Lay out the lines below as a JSON list of strings, one string per line, leaving out any blank lines.

::::

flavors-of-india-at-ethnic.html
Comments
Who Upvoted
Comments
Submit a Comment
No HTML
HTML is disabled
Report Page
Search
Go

::::

_Your solution_.
[
  "flavors-of-india-at-ethnic.html",
  "Comments",
  "Who Upvoted",
  "Comments",
  "Submit a Comment",
  "No HTML",
  "HTML is disabled",
  "Report Page",
  "Search",
  "Go"
]